Job item a - Arrange the entries from the line with "ΠΟΛΙΤΙΚΟΛΟΓΙΕΣ" to the line with "BFH (VI R 5/26) anhängig" as a Markdown table with the columns Line No. and Entry Text. Number each line, skip blank lines, and leave out the pictures.

Page text -
Segment Open

Scared To Proud, Boy To Man
I just read A Jew Grows In Greenwich by George Tabb. It's a life memoir of George Tabb's. In it, he is a protagonist. George had a very rough childhood, and it really messed him up. His parents went through a rough divorce when he was very young, and his dad moved to Greenwich with George and his two brothers, Luke and Sam. George, being the oldest. Lester, their father, beat them almost every day for stupid reasons. They hate their step mother Cybil, who also joins in on the beatings.
Through his whole childhood, the conflict made him a scared and uncomfortable person. But it didn't stop his confidence for that long. This is how he changed. He decided that the only way to get out of his uncomfortable position in life was to take it like a man, and make the best of it. To be stronger than what pulled him down. That's really hard to do for me. It takes a lot of confidence to face a position as horrible as the one that he was in.
The last few the lines of the book displayed his reverting to his confident old self. He shot his father with a pellet gun in the back of the neck, and his father never knew that that was what happened.

Segment Closed

Job item b - Return the book report's wording from "Through his whole" to "was what happened.".

Records shown -
Segment Open

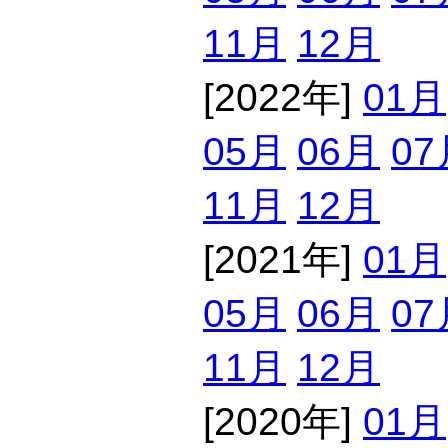
11月
12月
[2022年]
01月
05月
06月
07
11月
12月
[2021年]
01月
05月
06月
07
11月
12月
[2020年]
01月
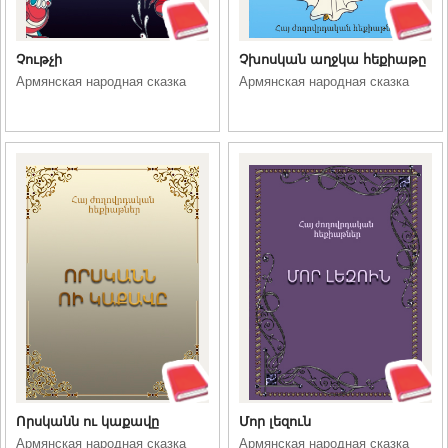
Չութչի
Չխոսկան աղջկա հեքիաթը
Армянская народная сказка
Армянская народная сказка
Որսկանն ու կաքավը
Մոր լեզուն
Армянская народная сказка
Армянская народная сказка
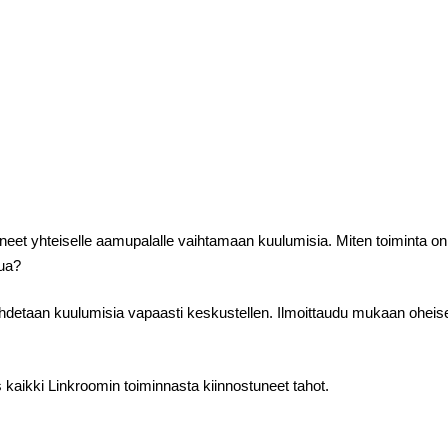
neet yhteiselle aamupalalle vaihtamaan kuulumisia. Miten toiminta on 
pua?
aihdetaan kuulumisia vapaasti keskustellen. Ilmoittaudu mukaan oheis
 kaikki Linkroomin toiminnasta kiinnostuneet tahot.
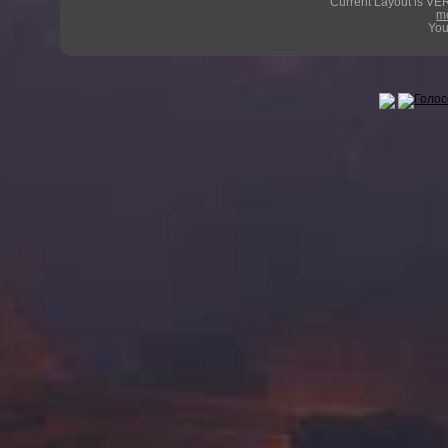
Current Layout is VER
m
You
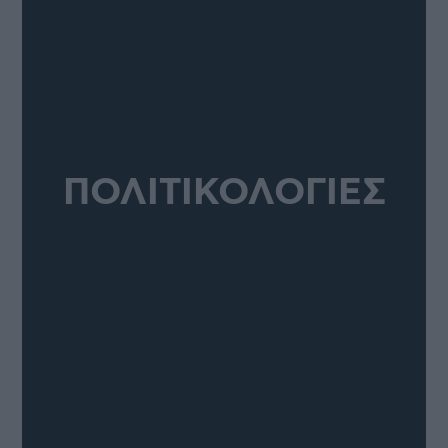
ΠΟΛΙΤΙΚΟΛΟΓΙΕΣ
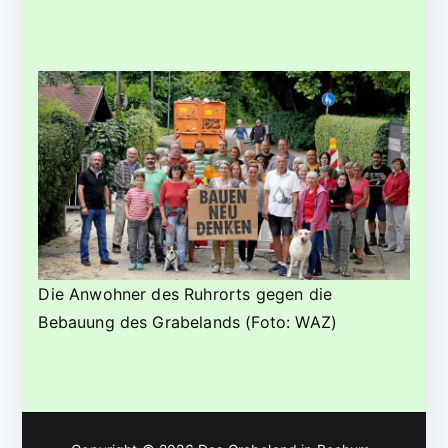
Die Anwohner des Ruhrorts gegen die
Bebauung des Grabelands (Foto: WAZ)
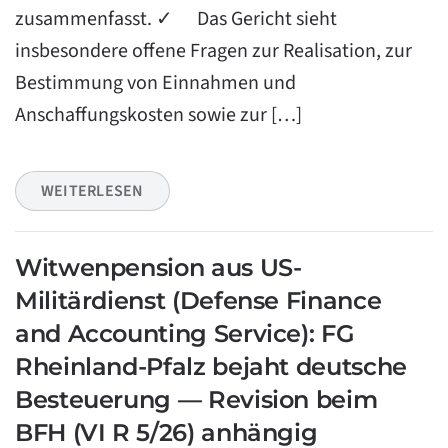
zusammenfasst. ✓ Das Gericht sieht
insbesondere offene Fragen zur Realisation, zur
Bestimmung von Einnahmen und
Anschaffungskosten sowie zur […]
WEITERLESEN
Witwenpension aus US-
Militärdienst (Defense Finance
and Accounting Service): FG
Rheinland-Pfalz bejaht deutsche
Besteuerung — Revision beim
BFH (VI R 5/26) anhängig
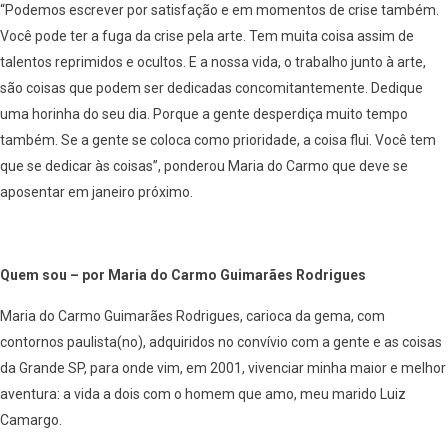
“Podemos escrever por satisfação e em momentos de crise também.
Você pode ter a fuga da crise pela arte. Tem muita coisa assim de
talentos reprimidos e ocultos. E a nossa vida, o trabalho junto à arte,
são coisas que podem ser dedicadas concomitantemente. Dedique
uma horinha do seu dia. Porque a gente desperdiça muito tempo
também. Se a gente se coloca como prioridade, a coisa flui. Você tem
que se dedicar às coisas”, ponderou Maria do Carmo que deve se
aposentar em janeiro próximo.
Quem sou – por Maria do Carmo Guimarães Rodrigues
Maria do Carmo Guimarães Rodrigues, carioca da gema, com
contornos paulista(no), adquiridos no convívio com a gente e as coisas
da Grande SP, para onde vim, em 2001, vivenciar minha maior e melhor
aventura: a vida a dois com o homem que amo, meu marido Luiz
Camargo.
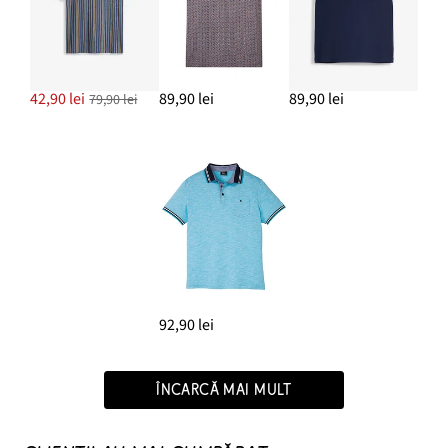
42,90 lei
89,90 lei
89,90 lei
79,90 lei
92,90 lei
ÎNCARCĂ MAI MULT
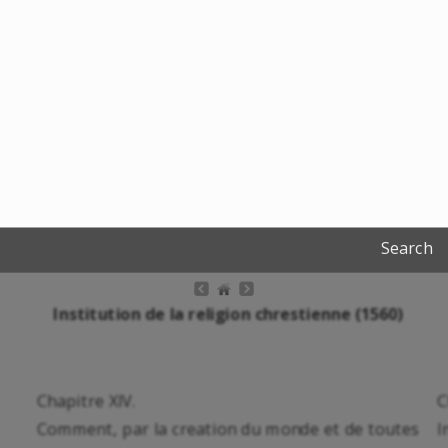
Search
Institution de la religion chrestienne (1560)
Chapitre XIV.
C
Comment, par la creation du monde et de toutes
I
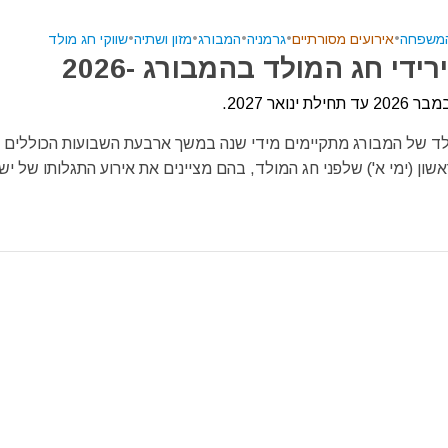
המשפחה
•
אירועים מסורתיים
•
גרמניה
•
המבורג
•
מזון ושתיה
•
שווקי חג מולד
רידי חג המולד בהמבורג -2026
לת ינואר 2027.
ולד של המבורג מתקיימים מידי שנה במשך ארבעת השבועות הכוללים 
שון (ימי א') שלפני חג המולד, בהם מציינים את אירוע התגלותו של ישו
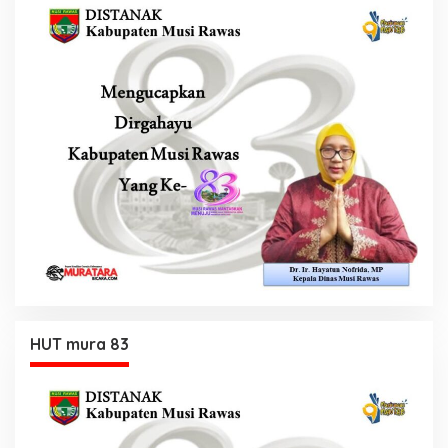
HUT mura 83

Segment Closed

Answer space a -
| Line No. | Entry Text |
|---|---|
| 1 | ΠΟΛΙΤΙΚΟΛΟΓΙΕΣ |
| 2 | Die Anwohner des Ruhrorts gegen die |
| 3 | Bebauung des Grabelands (Foto: WAZ) |
| 4 | zusammenfasst. ✓ Das Gericht sieht |
| 5 | insbesondere offene Fragen zur Realisation, zur |
| 6 | Bestimmung von Einnahmen und |
| 7 | Anschaffungskosten sowie zur […] |
| 8 | WEITERLESEN |
| 9 | Witwenpension aus US- |
| 10 | Militärdienst (Defense Finance |
| 11 | and Accounting Service): FG |
| 12 | Rheinland-Pfalz bejaht deutsche |
| 13 | Besteuerung — Revision beim |
| 14 | BFH (VI R 5/26) anhängig |

Answer space b -
Through his whole childhood, the conflict made him a scared and uncomfortable person. But it didn't stop his confidence for that long. This is how he changed. He decided that the only way to get out of his uncomfortable position in life was to take it like a man, and make the best of it. To be stronger than what pulled him down. That's really hard to do for me. It takes a lot of confidence to face a position as horrible as the one that he was in.
The last few the lines of the book displayed his reverting to his confident old self. He shot his father with a pellet gun in the back of the neck, and his father never knew that that was what happened.